This week has seen
the KSE100 index act like a seesaw both intraday and day-to-day. Over the past
few days, news headlines have been plastered with how the ‘bulls’ or ‘bears’
have taken over the Pakistan Stock Exchange (PSX). But why has there been so much
volatility, particularly this week?
When someone would
ask JP Morgan (the man, not the bank) what the stock market would do, he would
say, “I can tell you exactly what it will do for years to come. It will
fluctuate”. And that very well stands true for any stock market. But this statement is even more
true when uncertainty is pervasive.
Currently, Pakistan
is going through a nervy phase. The National Assembly has been dissolved and
the caretaker government is due to takeover. However, the Caretaker Prime
Minister has not been appointed yet. Moreover, there is huge unclarity over how
long the caretaker setup will last and what their mandate would be.
All this had led
to a lack of confidence among investors. And when there’s a lack of confidence
or an abundance of confusion, markets tend to work like a gambling racket. Just like Pakistan
Men’s Cricket Team, the stock market too is ‘one minute down, next minute up’.
Unfortunately,
this lack of confidence has been taken advantage of. Certain market
participants (ahem, brokers, ahem) pumped and dumped certain pieces of news
through their network of WhatsApp groups. For instance, there has been a lot of
speculation over the resolution of gas circular debt. These rumors have been vigorously
pumped as the truth on some days and a lie on other days. Resultantly,
index-heavy oil and gas SOEs like PSO, OGDC, PPL and SNGP have seen heightened volatility.
On the 8th
of August, both oil & gas saw heavy selling as the same market participants
pushed forth the view that the caretaker government cannot clear circular debt –
which is false. After amendment of the Election Act 2017, caretaker government is
empowered to take policy decisions such as clearance of circular debt.
Similarly, the new
refinery policy was pumped positively on one day and seen completely negatively
the next day. As a consequence, refinery stocks, too, have been a victim of
aggressive news manipulation.
Although, these
are specific incidences of what caused the spike in volatility, there are
underlying reasons for why PSX is a relatively more volatile market. For example,
the high usage of stop-loss orders amplifies volatility.
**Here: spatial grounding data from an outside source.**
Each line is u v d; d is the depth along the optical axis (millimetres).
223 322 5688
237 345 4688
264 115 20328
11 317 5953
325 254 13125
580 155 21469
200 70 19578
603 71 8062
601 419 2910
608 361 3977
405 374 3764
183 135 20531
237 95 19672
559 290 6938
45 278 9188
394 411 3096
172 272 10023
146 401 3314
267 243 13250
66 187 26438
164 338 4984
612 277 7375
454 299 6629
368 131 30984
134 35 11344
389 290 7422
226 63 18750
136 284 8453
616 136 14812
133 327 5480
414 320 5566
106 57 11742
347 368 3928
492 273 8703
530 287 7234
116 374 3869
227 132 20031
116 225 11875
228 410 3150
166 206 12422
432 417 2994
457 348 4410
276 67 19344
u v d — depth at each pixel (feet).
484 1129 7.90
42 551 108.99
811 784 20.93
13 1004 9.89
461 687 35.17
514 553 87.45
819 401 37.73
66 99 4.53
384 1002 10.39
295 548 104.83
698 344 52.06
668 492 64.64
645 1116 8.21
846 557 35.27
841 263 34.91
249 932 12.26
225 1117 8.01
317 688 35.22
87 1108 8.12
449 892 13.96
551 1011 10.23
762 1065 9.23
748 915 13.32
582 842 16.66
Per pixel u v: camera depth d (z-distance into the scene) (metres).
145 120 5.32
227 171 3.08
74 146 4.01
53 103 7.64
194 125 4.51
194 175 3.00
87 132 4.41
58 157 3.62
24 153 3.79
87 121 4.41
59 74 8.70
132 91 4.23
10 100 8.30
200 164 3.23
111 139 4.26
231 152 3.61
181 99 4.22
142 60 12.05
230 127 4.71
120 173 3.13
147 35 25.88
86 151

Brokers regularly encourage
their clients to put stop-losses at certain price or support levels.
Now, when the market
witnesses even a slight bit of selling at market price, a huge number of
stop-loss orders get activated and the selling intensifies. This creates a price-to-price
feedback loop where lower prices encourage more selling, activating more
stop-loss selling and so on.
Furthermore, some players
in the market can use information about levels at which stop-loss orders are
placed to generate huge selling to make a stock cheaper. This allows them to shadily
buy back the shares at a lower price.
On top of all
this, PSX investors appear to have a high confidence multiplier. That
is, when the market goes up, confidence returns doubly but when the market goes
down, confidence tanks harder. This creates an intensified price-to-price
feedback where higher share prices produce more buying and vice versa.
And then there are
our lovely technical analysts. These analysts come out with their charts and
get spooked when their charts start showing them ghosts. And when these
analysts share their charts showing wiggly but scary lines, the market gets
spooked too because if others believe the index will fall, why shouldn’t they
believe it? Sell before others would sell, no?
Finally, we arrive
at our famous ‘profit-taking’ behavior. Brokers frequently recommend profit-taking
to their clients. As a result, volumes intensify but so does selling pressure which
again lands the market in a destructive feedback loop.
So, the magnified volatility is not a consequence of one factor but a multitude of them. But who is the main culprit in causing such volatility? Uneducated investors? A passive SECP? Brokers? Depends on who you are and how you look at the racket.